La mine de fer du lac Bloom.
Même si le Plan Nord boite sans cesse, le gouvernement libéral est toujours au rendez-vous lorsque vient le temps de délier les cordes de la bourse pour les minières. Sur la Côte-Nord, c’est 26 millions de dollars qui vont être investis par Québec, afin de supporter la reprise des actifs miniers du lac Bloom, près de Fermont, par Champion Iron Limited qui vient de reprendre la mine pour…10 millions de dollars! Pierre Arcand, ministre de l’Énergie et des Ressources naturelles et responsable du Plan Nord, a déclaré : « Nous souhaitons appuyer davantage d’entreprises et de projets prometteurs dans le secteur des mines et des hydrocarbures ». C’est encore une fois bar open pour les compagnies minières. Comme-ci ce n’était pas assez, le gouvernement va prêter 6 millions à cette même entreprise afin de la supporter dans son projet de maintenir le site minier pendant 24 mois, pour laisser le temps au marché de se redresser. Et si les prix reste les mêmes ou chute une nouvelle fois? Dans de tels cas, gageons que le gouvernement ne reverra jamais la couleur de l’argent qu’il a prêté. C’est la perpétuelle logique de l’économie extractiviste sur laquelle se base le gouvernement. Une logique mortifère qui engendre la destruction de l’environnement par la déforestation, contamination des cours d’eaux, pollution de l’air, etc. En contrepartie, les multinationales et autres actionnaires s’emplissent les poches à mêmes les deniers publics. C’est la privatisation des gains et la socialisation des pertes. Rappelons aussi que ces mêmes entreprises bénéficient des infrastructures électriques, les chemins de fer, les routes et les zones portuaires sans même y mettre un sous. Le tout couronné par une belle cerise sur le sundae ; la facture de décontamination des sites sera payée par le gouvernement[1]. 

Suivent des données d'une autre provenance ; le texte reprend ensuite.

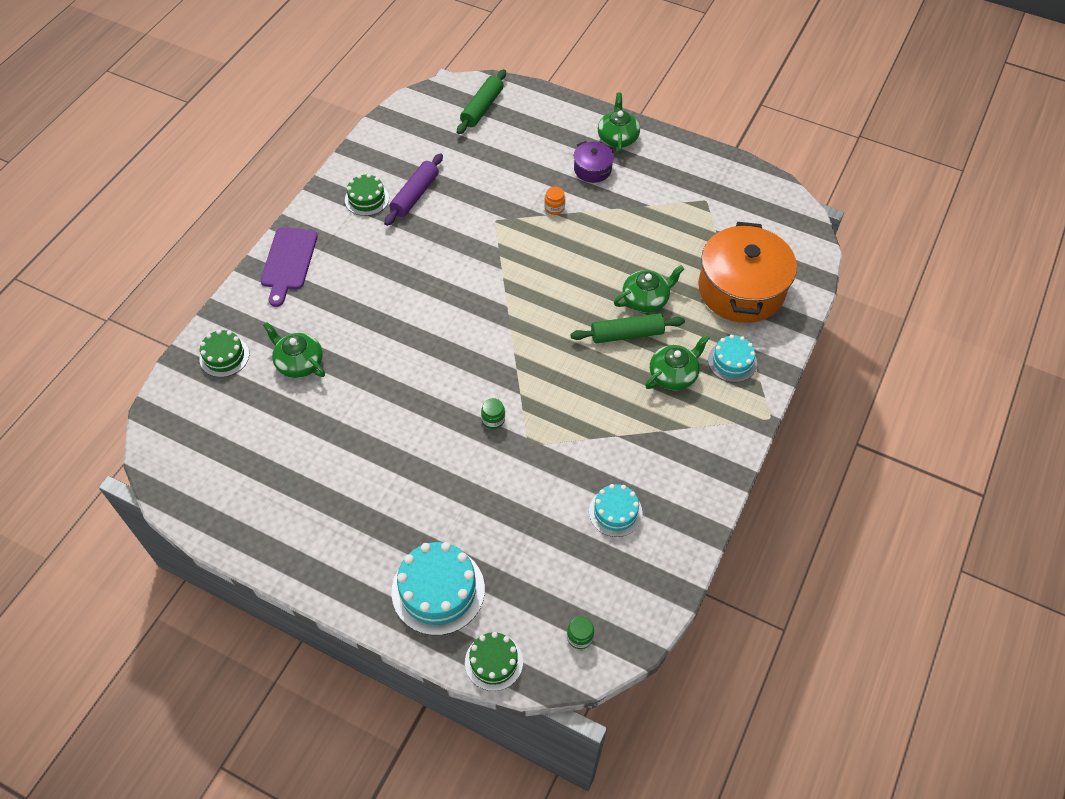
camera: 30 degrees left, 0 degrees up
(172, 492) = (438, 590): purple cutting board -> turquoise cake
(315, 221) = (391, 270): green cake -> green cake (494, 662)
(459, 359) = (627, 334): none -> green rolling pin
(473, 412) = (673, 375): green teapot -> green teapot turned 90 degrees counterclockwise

La Fosse du Labrador, là où se situe la mine du lac Bloom.

Le projet perpétue une logique coloniale puisque les terres où se situe la mine n’ont jamais été cédées par les Innus.

Territoire des Innus. Les frontières restent poreuses et changent selon les territoires de chasse.

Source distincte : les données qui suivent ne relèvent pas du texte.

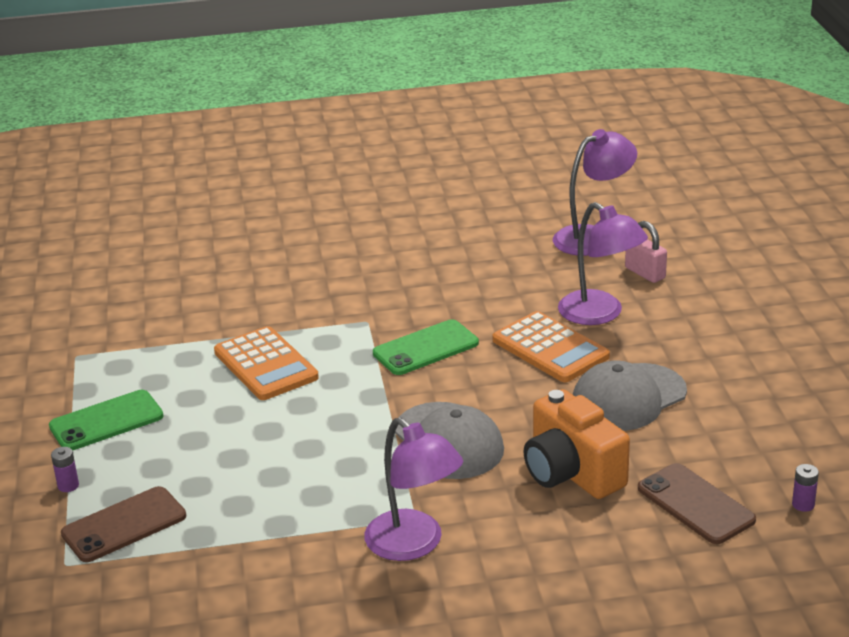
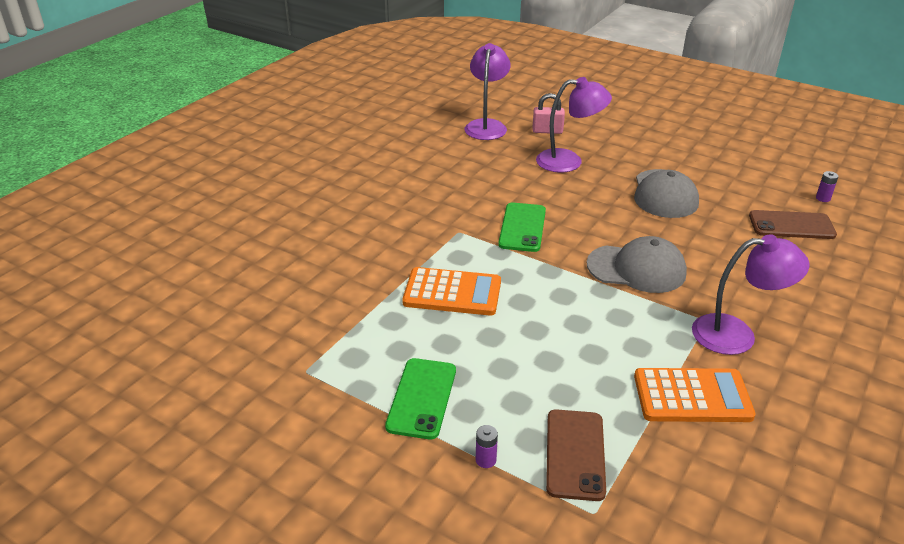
camera: 50 degrees left, 5 degrees up
(550, 348) = (582, 191): orange calculator -> orange calculator (692, 396)
(571, 473) = (719, 246): orange camera -> none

Contre l’économie extractiviste : organisation et résistance!

Tant qu’il y aura un arbre à raser, une rivière à harnacher, une montagne à raser pour le minerai, les multinationales, alliées des gouvernements, seront présentes pour en tirer d’importants bénéfices. Bien sûr, elles ”créeront”  en échange quelques emplois dans des régions qui connaissent des taux chômages importants depuis de nombreuses années. Mais que valent ces emplois dans un environnement saccagé et  invivable?  Mais surtout qu’allons-nous faire quand la multinationale aura plié bagage une fois le sol épuisé et les millions amassés? Si nous persistons dans cette voie,  nous retournerons à la case départ. La seule alternative : décider maintenant de briser ce cycle de misère et d’exploitation et construire  une économie basée sur la satisfaction de nos véritables besoins et la pérennité des ressources. Face aux grands projets inutiles que veulent mettre de l’avant gouvernements et multinationales, nous devons non seulement résister, mais créer nos propres alternatives à ce système autodestructeur. Nous ne pouvons plus accepter les miettes de pain que la grande entreprise est disposée à nous offrir pour ”assurer”  pendant un temps notre ”bien-être”. Car ne nous leurrons pas, la seule chose de durable dans leur système c’est la  misère et la désolation qu’il engendre.